Exercise: In the passage on pride below, list everything the paragraph beginning "He was breathtakingly beautiful" says came out of or from him.

═════ Passage

Your heart was corrupted by pride…your wisdom corrupted by your love of splendor.” Ezekiel 28:17

He was breathtakingly beautiful. Dazzling colors flashed from his jewel-encrusted body, while music emanated from him as though his very being was a symphony. He breathed out harmonies that filled the universe and made distant stars sing for joy. His power and authority were unchallenged, limited only by the One who created him. But it wasn’t enough. Being second in command was not enough. He narrowed his amethyst eyes and said to himself, “I will be like the Most High” (Is. 14:14).

If we ever wonder how God feels about pride, we have only to look at Lucifer’s downfall. Pride is the elevation of one’s own importance beyond what God has allotted. Pride was the first sin. It twisted God’s perfect universe and defiled the humans who were created to be like Him. And God despises it. He can’t work in and through us when we are drenched in pride. Lucifer’s pride was obvious, but ours is not always so clear. Lucifer’s pride manifested itself as overt arrogance and defiance of God’s right to be God. We sometimes follow his example when we refuse to bow the knee or the heart to God’s authority in our lives. But pride wears many other masks and can disguise itself so well that we hardly recognize it. This week we will look at a few of those masks and identify some places where pride may be limiting God’s power and presence in our lives.

Are you mimicking Lucifer’s pride? Are there areas of your life in which you insist on being your own god?

══════════
═════ Data provided

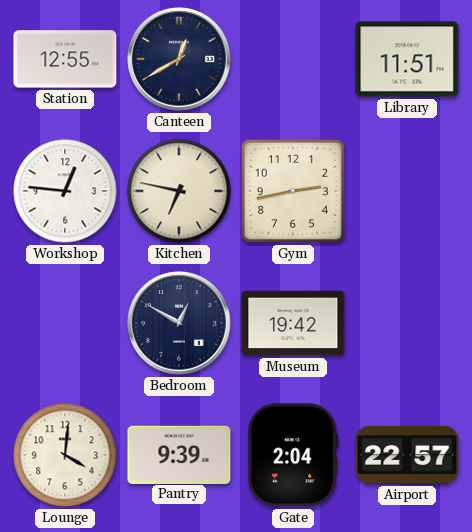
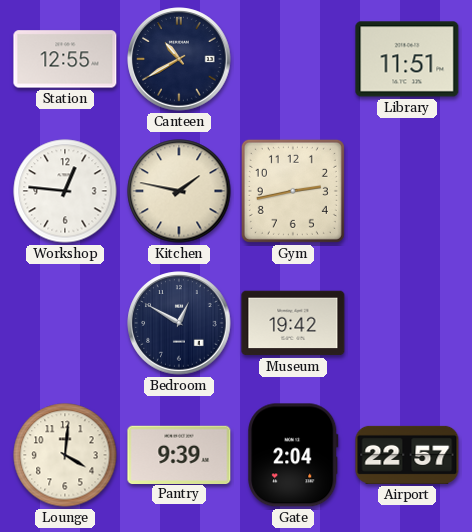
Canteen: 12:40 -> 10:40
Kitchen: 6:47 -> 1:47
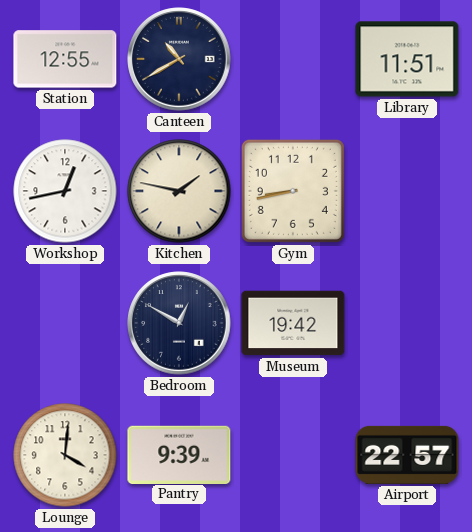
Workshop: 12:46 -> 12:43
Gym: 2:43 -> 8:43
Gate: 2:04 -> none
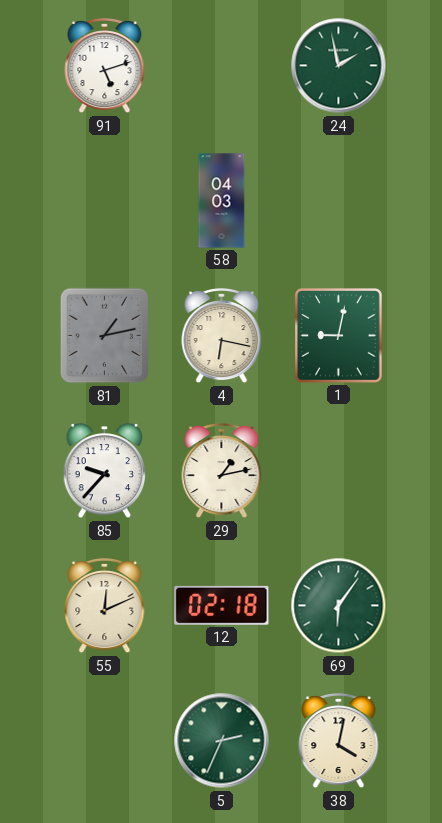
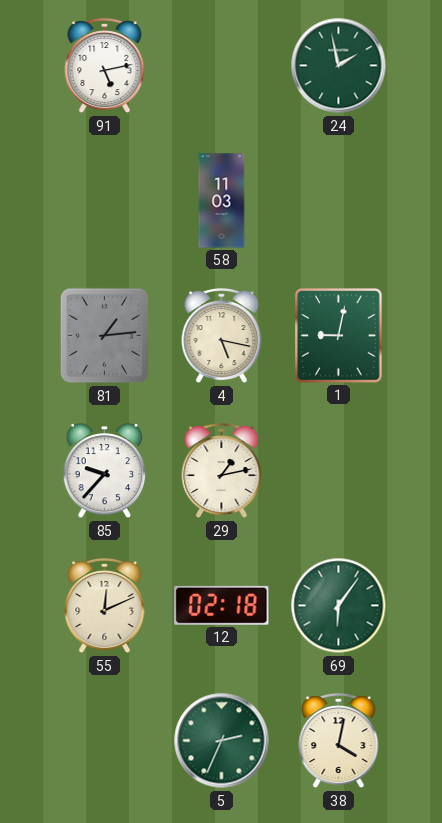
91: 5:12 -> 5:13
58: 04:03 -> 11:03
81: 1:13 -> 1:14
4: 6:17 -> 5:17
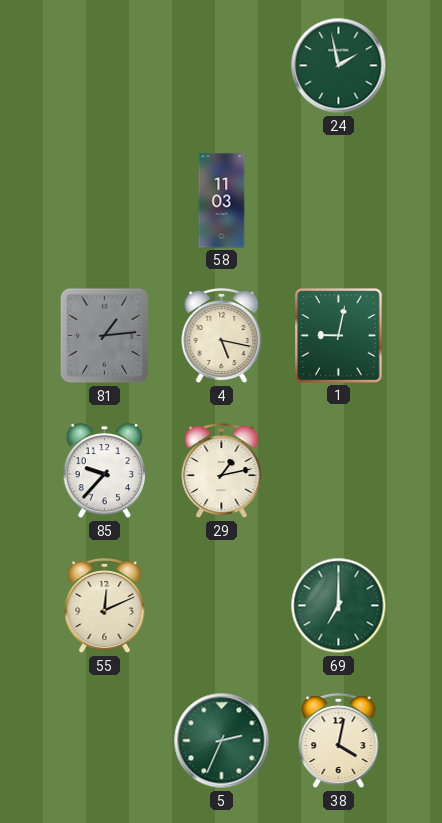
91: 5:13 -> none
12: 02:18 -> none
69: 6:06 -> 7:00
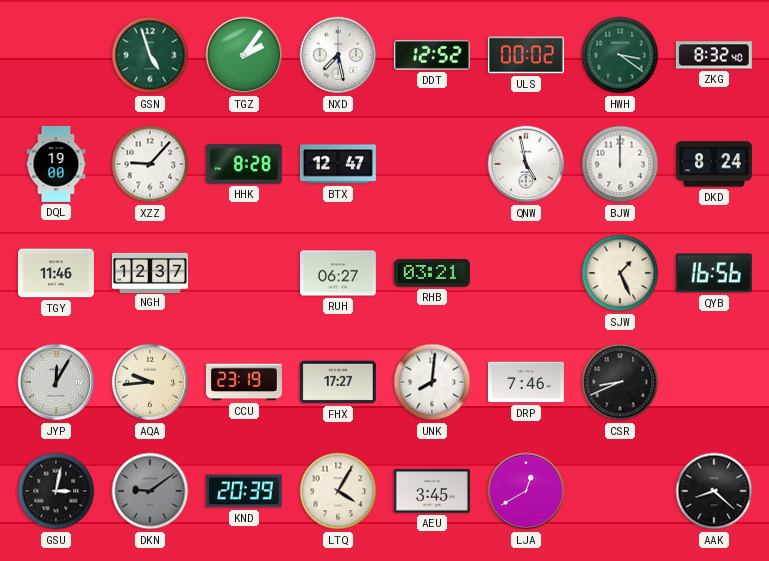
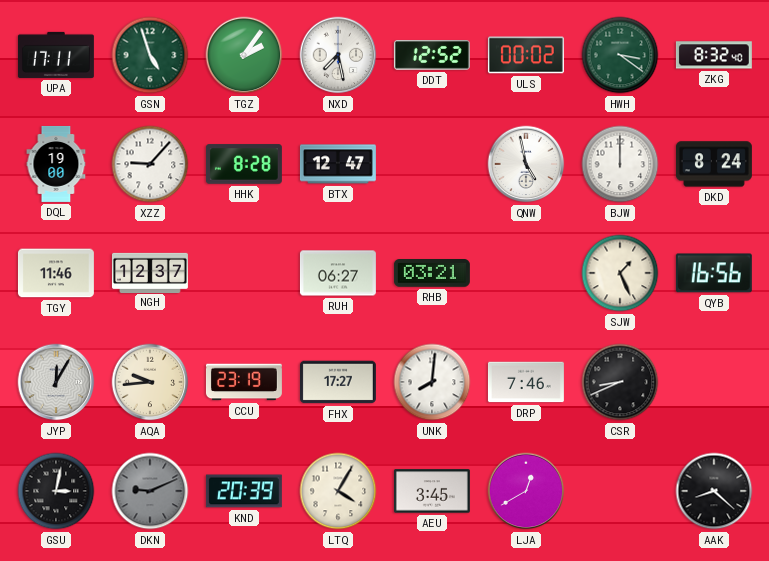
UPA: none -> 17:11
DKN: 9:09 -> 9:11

══════════

Correct output:
- Dazzling colors, flashing from his jewel-encrusted body
- Music, emanating from him as though his very being was a symphony
- Harmonies, breathed out by him, that filled the universe and made distant stars sing for joy